The Germ Freak likes to listen to AM talk radio programs while he is working which is fine. We’re allowed to have walkmans and stuff like that on the shop floor. Normal headphones aren’t good enough for him to use though because he is concerned someone else might put them on. That would be dirty. So he prefers one of those old style beige colored single ear-phone speakers that you have to jam inside your ear like a plug. He’s deathly afraid of anybody coming into contact with his precious earphone. When he leaves the area for lunch or to use the bathroom he covers his AM radio and earphone with a protective teepee of Kleenex tissues. As soon as he gets back, I’ve watched him frantically wipe the end of his earphone with fresh tissues and spittle. That’s his choice of premium disinfectant, his own saliva. Germ Freak spits on anything he deems unclean. It’s a nasty habit.

Sometimes when he’s gone out for lunch I like to relocate his radio just a few inches from where he placed it on his workbench. I don’t do anything else to it. He’s noticed. Usually he flips out and demands to know who touched his belongings.

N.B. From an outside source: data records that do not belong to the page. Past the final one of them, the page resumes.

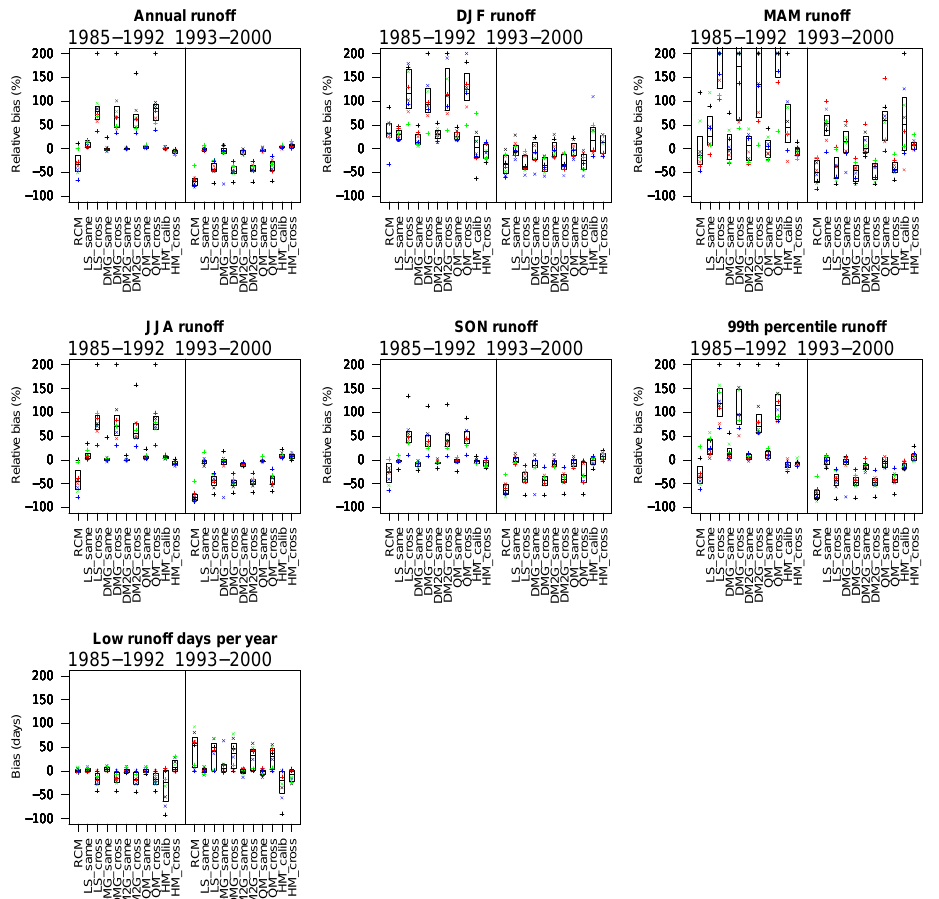
Figure 4. Relative bias in runoff characteristics derived from precipitation-driven hydrological model GR4J. Values are percentage differ- ences, relative to runoff modelled from observed precipitation, when GR4J was driven by raw RCM precipitation and bias corrected RCM precipitation. Same layout as Fig. 3, with additional HM_calib and HM_cross, which represent calibration errors and cross-validation errors from GR4J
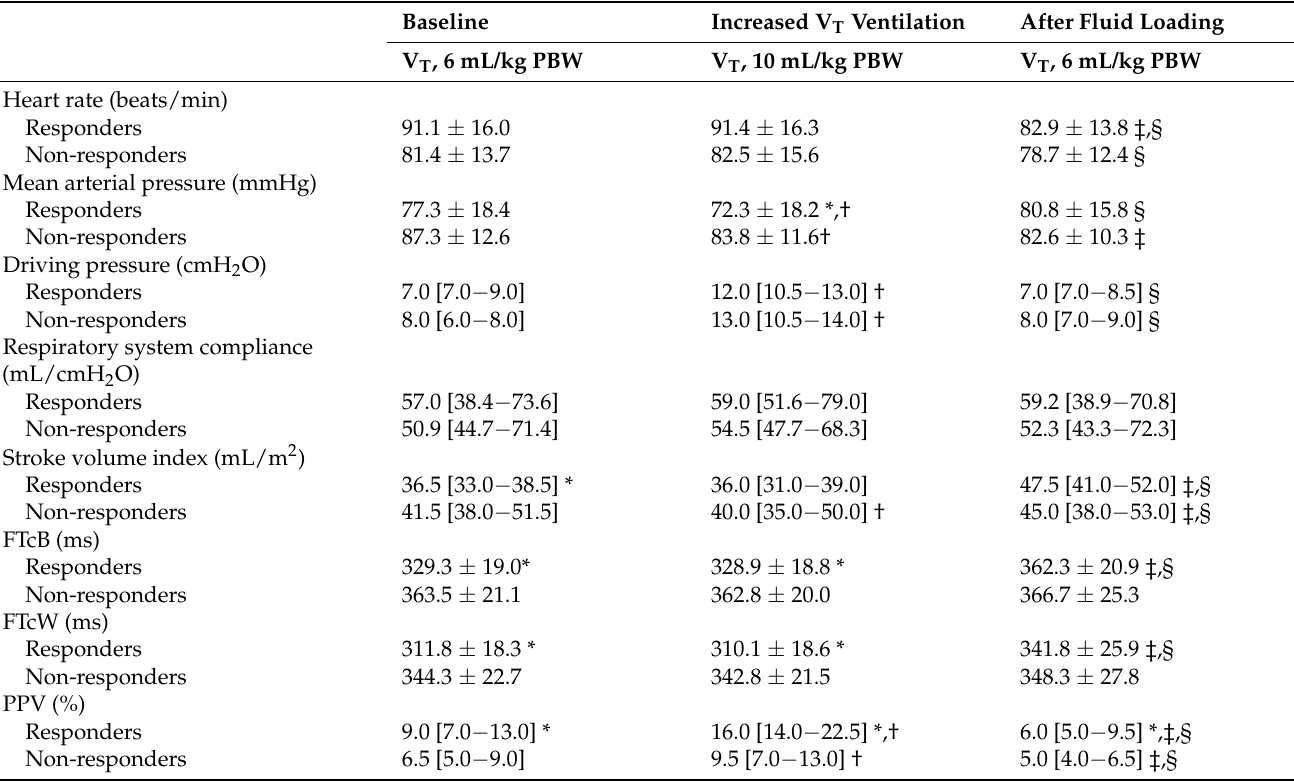
Table 2. Hemodynamic and respiratory variables at baseline, during increased tidal ventilation, and after fluid loading. Baseline Increased V T Ventilation After Fluid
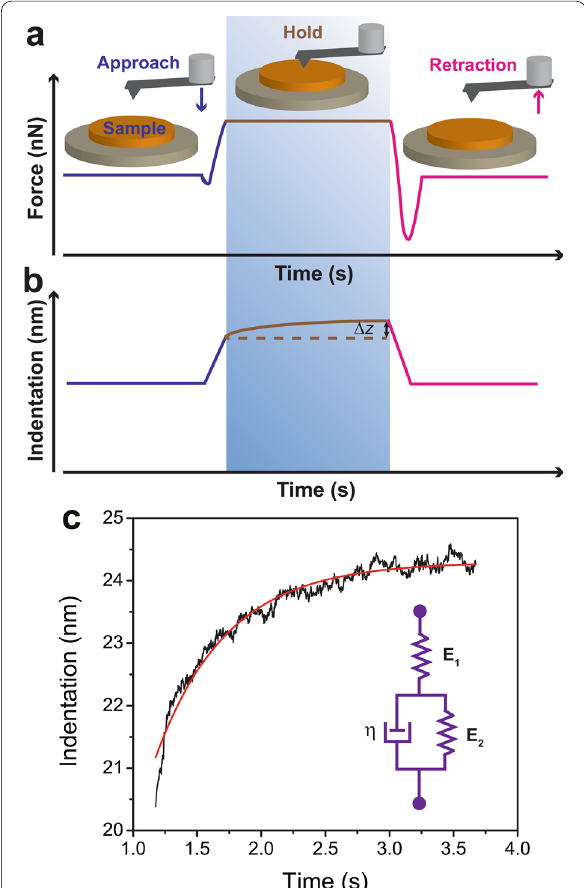
Fig. 4 Creep compliance measurement on a neat LDPE region of the PS/LDPE sample. The working principle of AFM creep experiment was illustrated in panel a . Initially, the AFM tip was brought into contact with sample surface till it reached the predefined force setpoint. The tip was then held onto the sample for a certain time period, during which the force was kept constant. Following that, the tip was retracted. In the hold segment, the AFM recorded the change in Z motion (panel b ). The change in indentation depth as a function of time could be fitted with Voigt version of SLS model using Eq. (13). A representative creep curve was shown in panel c . The black curve was the data, while the red solid line was the fitting curve. The inset indicated the Voigt version of SLS model, featuring a spring ( E 1 ) in series with a spring ( E 2 )-dashpot ( η ) Voigt element in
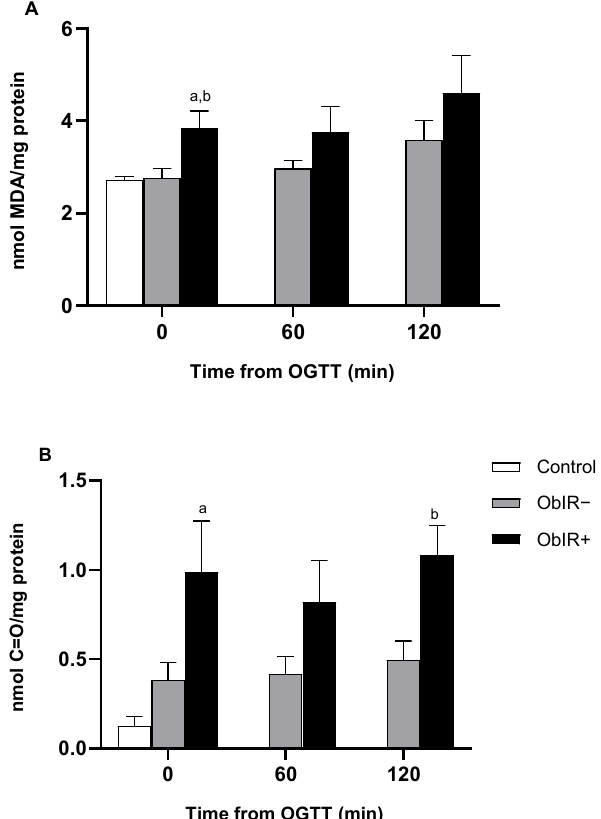
Figure 1. Levels of oxidative damage in red blood cells (RBCs) of healthy and obese children. Malondialdehyde (MDA) ( A ) and carbonyl group levels ( B ) were measured in RBCs at baseline and along oral glucose tolerance test (OGTT). White bars represent the control group, grey bars represent ObIR − group, and black bars represent obese children with insulin resistance (ObIR+) group. Values are means ± SEM. p < 0.05 was considered for statistical significance. (a) shows significant differences relative to control at baseline and (b) shows significant differences relative to ObIR − .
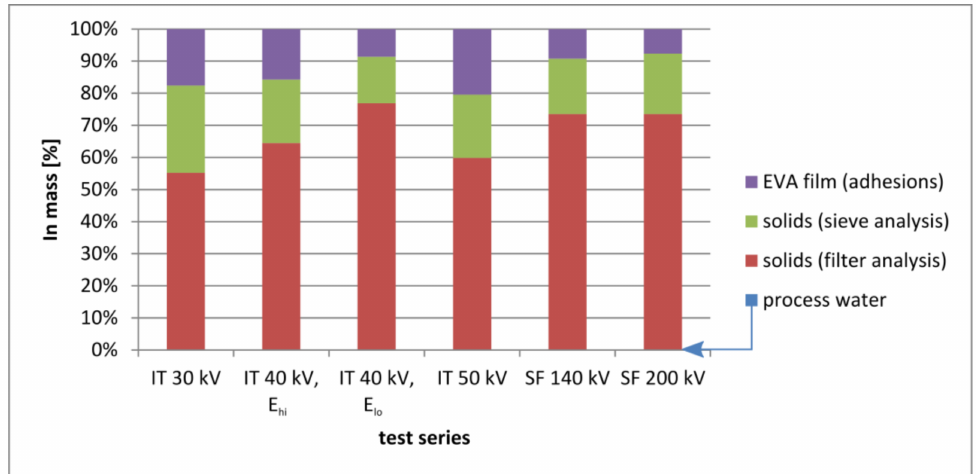
Figure 7. Distribution of indium mass of individual test series. Low values for process water of 0.1–0.2% not visible.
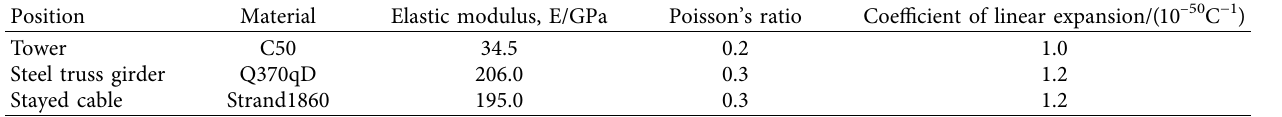
Table 1: Physical properties of main materials.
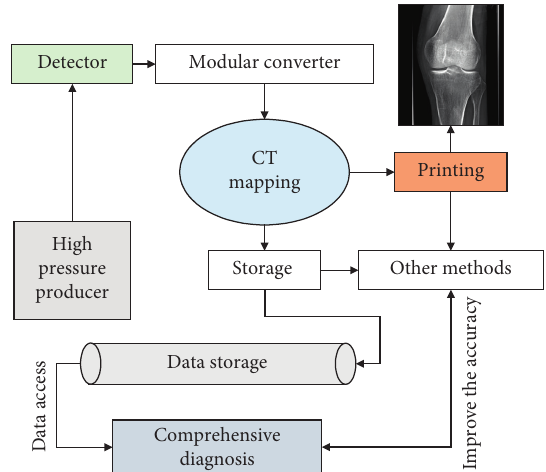
Figure 1: The schematic diagram of 3D-CT mapping used in the ACL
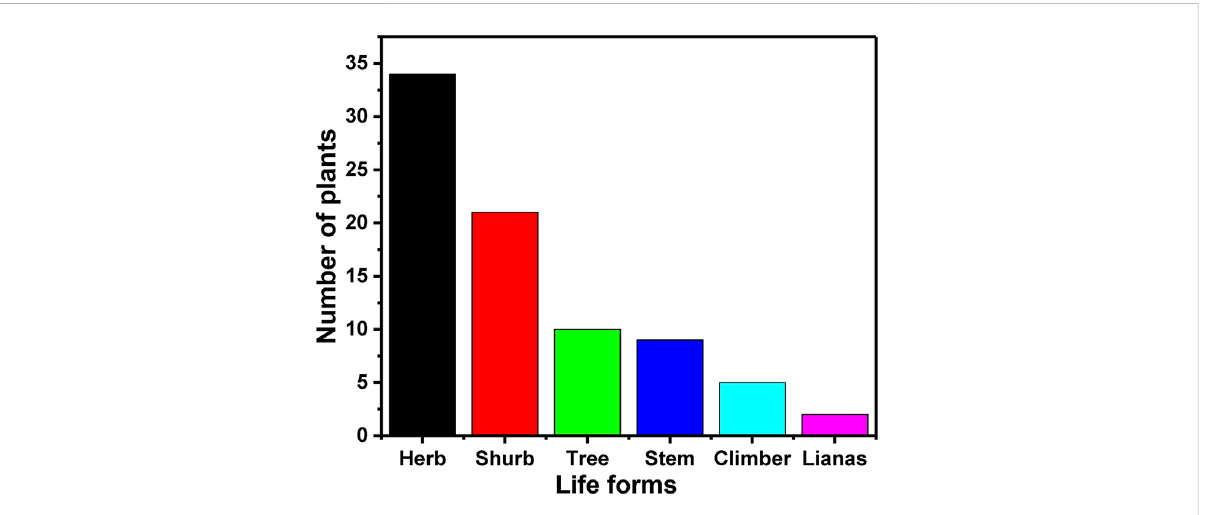
FIGURE 4 Life forms of the medicinal plants. The fi gure depicts the number of different plants categorised into different life forms used by the traditional healers at Gullele Botanical Garden for preparing the traditional medicine.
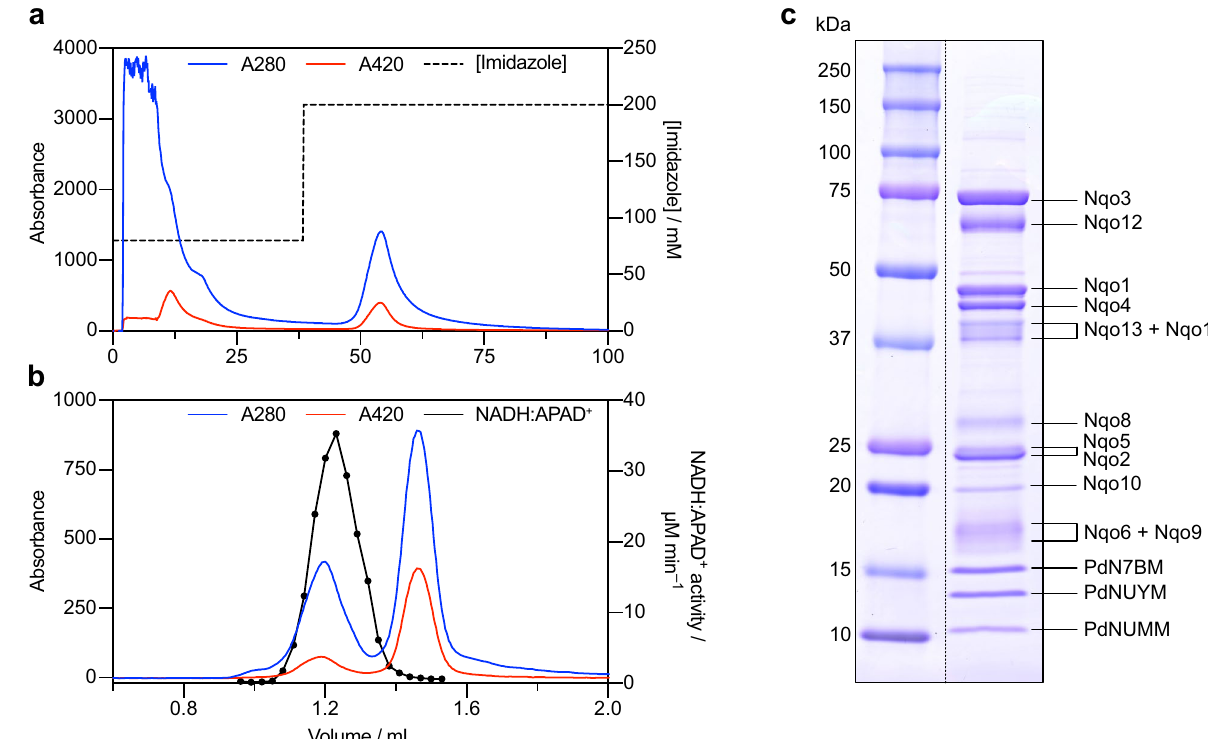
Figure 1. Purification and subunit composition of P. denitrificans complex I. ( a ) Typical Ni-affinity chromatography trace produced using a HisTrap HP column. The column was washed with 80 mM imidazole and protein eluted with 200 mM imidazole. ( b ) Typical size exclusion chromatography trace using a Superdex 200 increase 5/150 GL column. Complex I was identified by measuring the relative NADH:APAD + activity in eluted fractions (black trace). ( c ) SDS-PAGE analysis of purified P. denitrificans complex I. Two full-length lanes are shown from a single gel; the image has been cut and they have been moved to be adjacent to each other. The original image is shown in SI Fig. S6. Individual complex I subunits were identified and assigned by excising each band, treating the sample with trypsin and analyzing the resultant peptides by mass spectrometry. Peptides were assigned to a subunit/protein by peptide mass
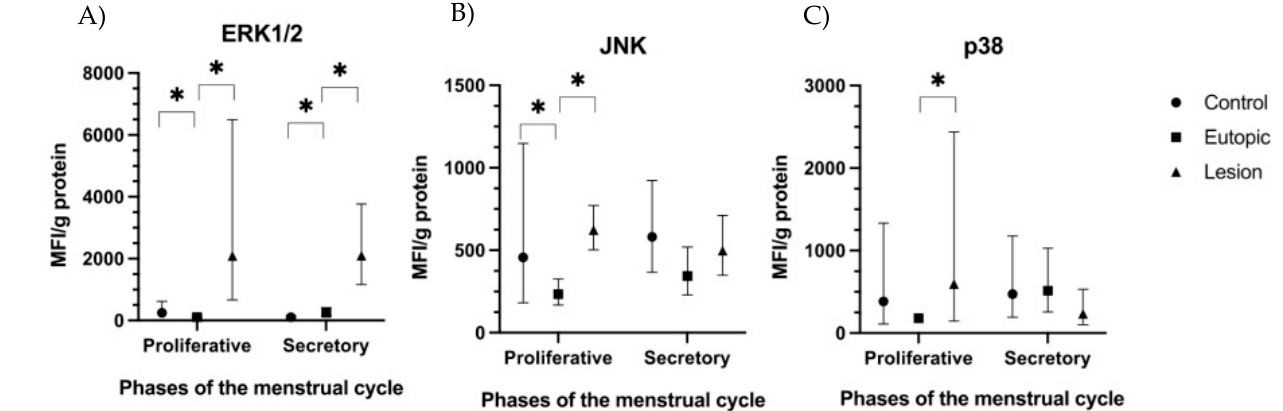
Figure 2. Concentrations of MAPK pathway proteins in tissue samples (lesion, eutopic endometrium, and non-endometriosis control) from patients with and without endometriosis (secretory and proliferative phases). Data are expressed as estimated mean values and 95% confidence intervals. ( A ) ERK1/2; ( B ) JNK; and ( C ) P38. * p < 0.05. ERK: extracellular signal-regulated kinases; JNK: c-Jun NH2-terminal kinase.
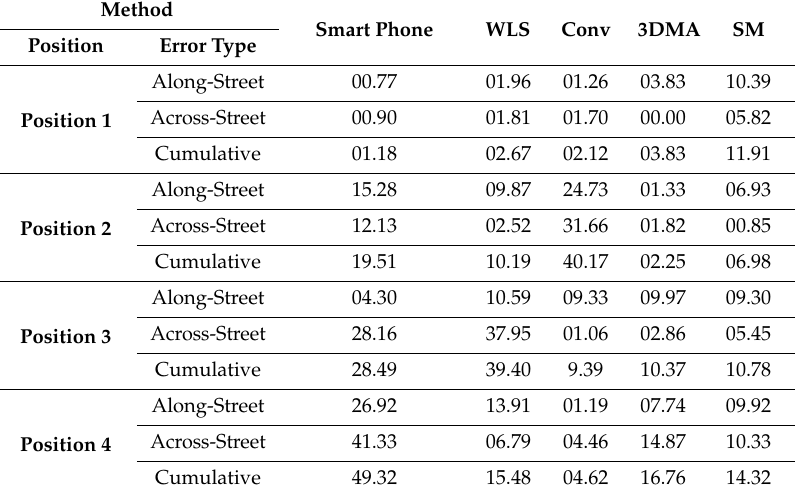
Table 4. Performance comparison of positioning results for di ff erent methods. Unit:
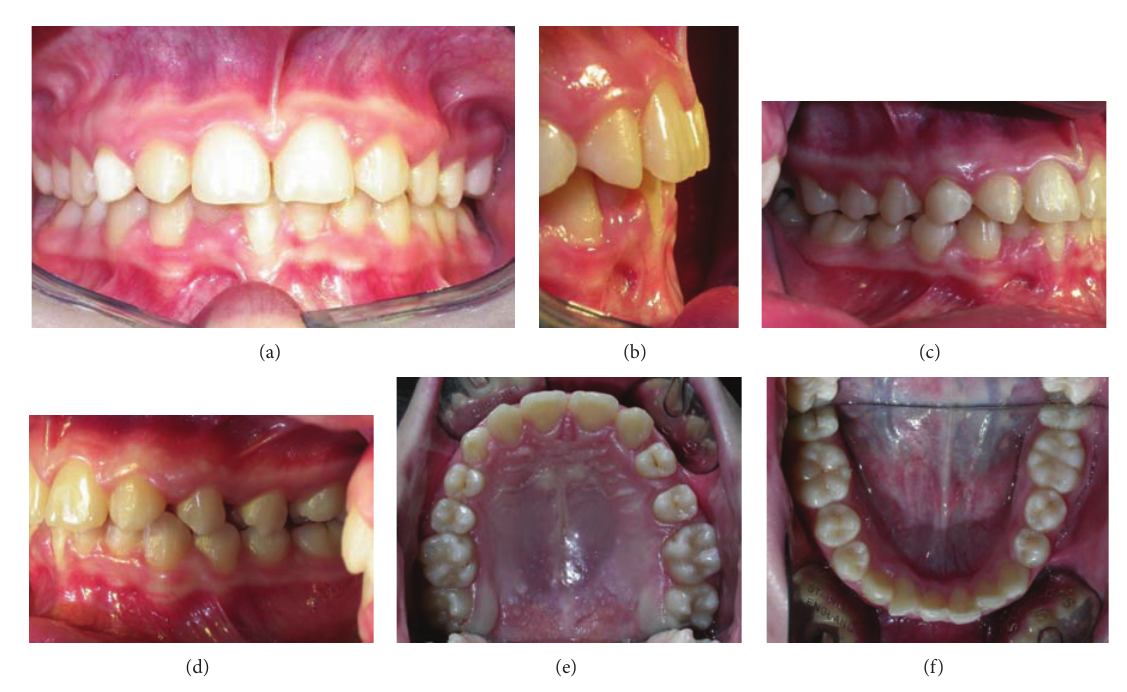
Figure 2: Intraoral photographs before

Nobody has a clue except for myself of course so I sit back and enjoy watching the fireworks as he gets more and more frustrated. I wouldn’t do it if I didn’t get such a rise out of the obsessive idiot.

Before working here at Bill and Dave’s company, Germ Freak was a security guard in a shopping mall. He told me he was married, which I scoffed at. I find it hard to believe that any woman could put up with such a strange guy. While working security at the mall, Germ Freak said he began taking notes on various shops that had pretty girls running the sales floors and cash registers. He drew a map of the mall and put X marks on shops that had girls he thought were attractive and wrote down an approximation of their work schedules. Then he methodically began chatting each one of them up over a period of months until he got a date. Most of the women rejected him, but one girl took him up on his advances and now she is his wife. That’s how he met her. Germ Freak’s story sounded super creepy to me. When he finished telling me all about his girl-hunting escapades at the mall I said, “You are a stalker. Nice.” From his reaction it was obvious he was greatly offended by my comment and Germ Freak hasn’t talked to me much since. Heh.


~ by factorypeasant on December 13, 2005.

3 Responses to “Germ Freak”

  1. Just going from your description, the guy might have clinical obsessive-compulsive disorder. OCD often manifests in obsession over germs and contamination, with irrational behaviors that alleviate the anxiety. It can be hard to treat, and a lot of OCD treatment ends up being about taking the edge off and diverting the compulsions into manageable rituals that don’t hurt anything or intefere with social interactions.

    As for the guy’s ostensible wife, I dunno. OCD can make it very hard to have a normal intimate friendship if the obsession hangs on fears of foreign contact and contamination. It does work out with some OCD people who come to accept their partners as “home” and non-foreign. Tricky, though.

    Or, he might just be another pathetic Santa Rosa basket case with nothing better to do but indulge a minor neurosis. 🙂

  2. I had a boss once who would arrange everything on his desk just so. One of our drivers, Aldo, noticed this and would sneakily move things just a little to try and mess with him. The weird thing is: the boss would just move everything right back when he saw it, never get pissed or say anything. Then one day his wife caught him making the sign of the three-fisted aardvark with some bar floozy in the company van after hours at the shop. So, there you go.